OK, first some motivation. Here are some facts (which I ran across in Matsumura's CRT).
Suppose
$0 \rightarrow L \rightarrow M \rightarrow N \rightarrow 0$
is an exact sequence of A-modules, A a commutative ring. Then we have:
- If M is finitely generated then N is finitely generated. (Trivial.)
- If L and N are finitely generated then M is finitely generated. (Trivial.)
- If N is finitely presented, and M is finitely generated, then L is finitely generated. (Theorem 2.6)
- If M is finitely presented, and L is finitely generated, then N is finitely presented. (Exercise 2.5b)

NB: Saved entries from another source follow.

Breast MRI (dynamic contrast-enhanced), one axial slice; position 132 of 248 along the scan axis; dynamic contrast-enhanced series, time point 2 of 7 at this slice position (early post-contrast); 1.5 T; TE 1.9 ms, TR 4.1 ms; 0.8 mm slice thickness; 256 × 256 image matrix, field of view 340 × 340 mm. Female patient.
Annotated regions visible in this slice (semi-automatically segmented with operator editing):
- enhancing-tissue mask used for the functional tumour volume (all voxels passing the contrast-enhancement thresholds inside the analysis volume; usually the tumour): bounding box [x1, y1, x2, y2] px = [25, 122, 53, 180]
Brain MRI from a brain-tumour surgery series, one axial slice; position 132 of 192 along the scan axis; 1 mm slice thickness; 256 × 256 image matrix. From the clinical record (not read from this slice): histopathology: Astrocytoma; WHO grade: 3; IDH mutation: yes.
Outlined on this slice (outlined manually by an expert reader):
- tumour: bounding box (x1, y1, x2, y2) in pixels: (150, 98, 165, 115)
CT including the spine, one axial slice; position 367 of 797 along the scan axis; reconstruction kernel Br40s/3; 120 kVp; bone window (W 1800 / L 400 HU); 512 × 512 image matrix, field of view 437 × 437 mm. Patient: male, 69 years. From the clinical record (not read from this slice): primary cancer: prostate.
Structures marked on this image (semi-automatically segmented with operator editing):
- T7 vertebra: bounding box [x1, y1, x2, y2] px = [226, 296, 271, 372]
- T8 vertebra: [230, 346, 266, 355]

- If L and N are finitely presented then so is M. (Exercise 2.5a)
We can generalize these results as follows. (Also, there's another post where part of the generalized result was discussed.) Generalization of finitely generated, finitely presented modules?

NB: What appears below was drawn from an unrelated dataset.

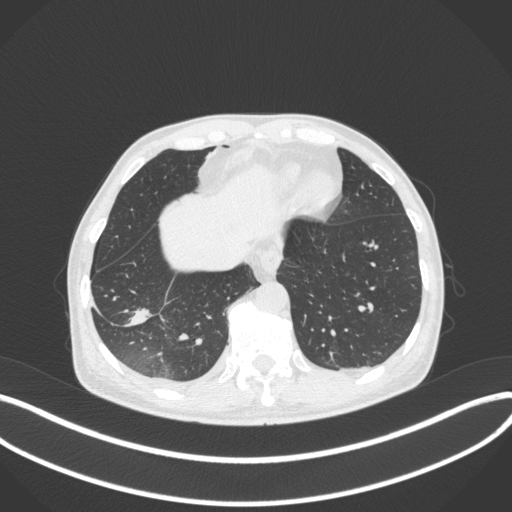
Chest CT, one axial slice; slice 85 of 385 in the series (ordered by position); lung window (W 1500 / L -600 HU); 512 × 512 image matrix, field of view 400 × 400 mm. Male patient, age 64 years. From the clinical record (not read from this slice): clinical TNM (as recorded): T3 N0 M0; histopathological grade: G2-3.
Outlined on this slice (rectangle marked by the reading radiologist):
- lung tumour (recorded histology: adenocarcinoma): bounding box (x1, y1, x2, y2) in pixels: (119, 300, 156, 337)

Say a module $M$ is of type $FL_n$ if there is an exact sequence
$A^{k_n} \rightarrow \cdots \rightarrow A^{k_0} \rightarrow M \rightarrow 0$.
Note that $FL_0$ means finitely generated, and $FL_1$ means finitely presented.
Let $L$, $M$, $N$ be in an exact sequence as above, and consider the sequence of statements:
..., $L$ is $FL_1$, $M$ is $FL_1$, $N$ is $FL_1$, $L$ is $FL_0$, $M$ is $FL_0$, $N$ is $FL_0$, (true).
The general fact is that any statement is this sequence is implied by its two neighbors. (For instance, if $M$ is $FL_1$ and $L$ is $FL_0$ then $N$ is $FL_1$.) This can be proven by induction and the snake lemma (unless I made a mistake!). The five results above are special cases of this general fact.
Now for my question: Is this general fact a consequence of a long exact sequence in homology? If there were some homology theory such that $H_i(M)$ could detect whether $M$ was of type $FL_i$, the fact would follow immediately. (Maybe $M$ is of type $FL_i$ if and only if $H_i(M)$ is finitely generated, for instance.) Is there such a theory?
One last remark: this post (finitely presented implies always finitely presented, Does "finitely presented" mean "always finitely presented"? (Answered: Yes!)) also makes me feel like there might be something interesting going on, even though I can't say precisely what.